**ZUM LESEN:**
• • •

Die sich darin offenbarende Erfahrung erlaubt die Frage zu stellen, ob der Topos "Heile Welt" nicht als zentrales Motiv gegenwaertiger Kunstproduktion und -reflexion verstanden werden koennte. Scheint doch einerseits die aus fortschreitender Konzeptualisierung und der Dekunstruktion des tradierten Kunstbegriffs hervorgegangene Intention einer Selbstaufhebung der Kunst in Lebenspraxis als utopischer Vorschein eines dysfunktionalen Lebens einer regressiven Aufloesung zu unterliegen: als Ornament und soziale Hygiene nimmt Kunst auch heute noch eine affirmative und zur Harmlosigkeit verurteilte gesellschaftliche Funktion ein. Andererseits treibt das Scheitern der
Avantgarde immer wieder ihre Kehrseite hervor: das Streben nach dem Mythos und der Eingebundenheit in das Ritual. In beider Hinsicht offenbart sich Kunst von dieser Seite betrachtet als Vexierbild profaner Wuensche - der Sehnsucht nach einem vegetativen Dasein. Hierin korrespondiert Kunst mit dem Wesen des Scheins von Leben, den die Produkte von Werbung und Kulturindustrie permanent versprechen.

Harald V Uccellos Heile Welt Bilder koennten als ein Versuch gedeutet werden, diese Korrespondenz sichtbar zu machen, ohne ihren Zauber zu durchbrechen, noch ihm zu verfallen. Sie deuten einen Zwischenbereich an, den ich als "paradoxale Konstellationen der Oberflaeche" umschreiben
moechte.

Ein wesentlicher Gesichtspunkt ist zunaechst die Einsicht, dass ein Kuenstler sowohl hinsichtlich des Materials seiner Wahrnehmung als auch dessen kuenstlerischer Verarbeitung auf Vorhandenes angewiesen ist und nach dem Zerfall der Avantgarde sich mit einer Fuelle von Stilen und Ismen konfrontiert findet. Dem dadurch nahegebrachten produktiven Rueckgriff auf die Geschichte und ihre unabgegoltenen Potentiale ist jedoch eine spezifische Ambivalenz inhaerent, die sich idealtypisch als der Kontrast zweier Haltungen beschreiben liesse. Dem Entwurf eines briccoleurs im posthistoire auf der einen Seite, der beliebige Mosaike der modernen Kunst zusammenfuegt, waere das Bild des melancholischen Lumpensammlers entgegenzustellen, dessen Improvisationen aus den Truemmern einer zerfallenen Welt im geschichtlich-gesellschaftlichen Hohlraum die Spur eines wie auch immer Transitorischen, einer Utopie, andeuten.

• • •

**ENTNOMMENES MATERIAL:**
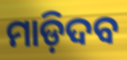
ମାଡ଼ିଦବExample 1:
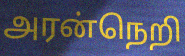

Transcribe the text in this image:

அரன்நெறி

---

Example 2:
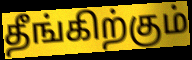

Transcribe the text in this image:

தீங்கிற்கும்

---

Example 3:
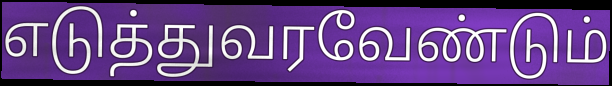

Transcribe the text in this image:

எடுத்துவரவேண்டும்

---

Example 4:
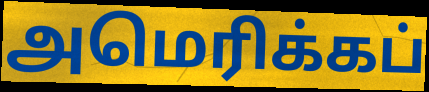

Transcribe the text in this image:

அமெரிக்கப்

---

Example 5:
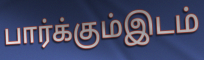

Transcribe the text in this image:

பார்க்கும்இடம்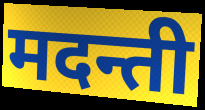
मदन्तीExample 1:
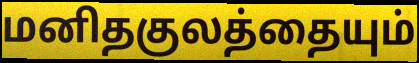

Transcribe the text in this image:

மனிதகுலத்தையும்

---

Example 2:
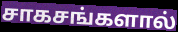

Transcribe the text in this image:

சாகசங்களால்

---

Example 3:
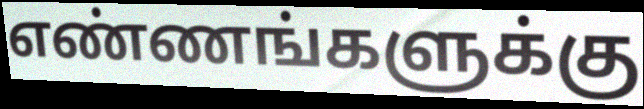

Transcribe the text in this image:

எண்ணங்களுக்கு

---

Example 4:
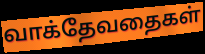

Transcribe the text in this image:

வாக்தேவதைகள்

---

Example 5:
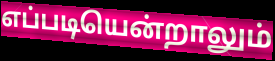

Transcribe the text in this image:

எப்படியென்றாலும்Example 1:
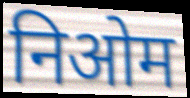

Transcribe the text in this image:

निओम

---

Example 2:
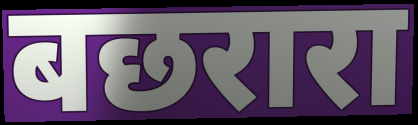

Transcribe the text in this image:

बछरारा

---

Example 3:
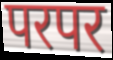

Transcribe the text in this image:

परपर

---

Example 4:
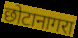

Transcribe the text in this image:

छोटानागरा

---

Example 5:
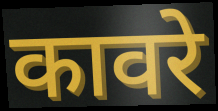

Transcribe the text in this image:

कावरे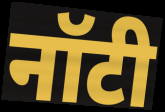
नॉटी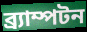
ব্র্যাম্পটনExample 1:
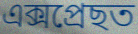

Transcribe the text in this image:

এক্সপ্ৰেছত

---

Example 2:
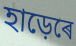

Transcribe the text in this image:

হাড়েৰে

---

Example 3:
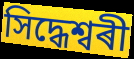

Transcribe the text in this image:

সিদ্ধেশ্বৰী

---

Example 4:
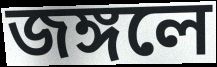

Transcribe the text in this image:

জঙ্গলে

• • •

**AUFGABEN:**
[1] Übersetze aus dem Text über Kunst und die Heile Welt diesen Satz ins Englische: „Hierin korrespondiert Kunst mit dem Wesen des Scheins von Leben, den die Produkte von Werbung und Kulturindustrie permanent versprechen.“
[2] Als was nimmt Kunst laut dem Text über Kunst und die Heile Welt auch heute noch eine affirmative gesellschaftliche Funktion ein?
[3] Setze den Text über Kunst und die Heile Welt nach seinem letzten Satz fort.

**ANTWORTEN:**
[1] In this, art corresponds to the essence of the illusion of life that the products of advertising and the culture industry constantly promise.

[2] Als Ornament und soziale Hygiene.

[3]
Das ausschlagebende Moment der Haltung des Lumpensammlers ist jedoch letztlich die Erfahrung des auf sich selbst zurueckgeworfenen Kuenstlers. Gerade der Charakter des Lumpensammlers negiert aber die heroische Version vom autonomen kuenstlerischen Subjekt, tritt er doch in einer Situation auf, in der kuenstlerische Subjektivitaet nicht mehr das exclusive Zentrum einer Einheit von Kuenstler und Werk bildet, sondern selbst peripher und exterritorial geworden, sich im Medium weithin anonymer Wahrnehmungen und Erfahrungen bricht.

Vor diesem Hintergrund gewinnt eine Perspektive der Oberflaeche - die nicht die blosse Faktizitaet meint - ihre geschichtsphilosophische und aesthetische Relevanz. Exemplarisch erhellte bereits in den Zwanziger Jahren S. Kracauer in den "unscheinbaren Aeusserungen" der opaken Phaenomene des Alltags die verborgenen Potenzen und Potentiale, welche die selbstvergessene Idee einer fortschreitenden und deshalb katastrophischen Moderne zu torpedieren vermochte. Kracauers skeptische Sicht scheint sich gerade heute zu bestaetigen: Die grossen Erzaehlungen sind verschwunden, waehrend eine kulturindustriell erzeugte und monstroese Mythologie des Alltaeglichen und Banalen, die immer wieder letzte und neueste Momentaufnahme zu sein scheint, die eine stagnierende okzidentale Kultur hervorbringt.

Die Herausforderung der Massenkultur und die mit ihr einhergehende Praeformierung der Wahrnehmung als zweite Entfremdung war und ist ein wesentlicher Bezugspunkt moderner Kunst, sei es in Gestalt der abstrakten Nagation des scheinrealen Abbildes der Welt, ihrer Fotographie, sei es in der Weise, dass das Alltagsobjekt, seinem Kontext entfremdet, die Rolle des Kunst-Objekts einnimmt oder einen kuenstlerischen Transformationsprozess unterworfen ist.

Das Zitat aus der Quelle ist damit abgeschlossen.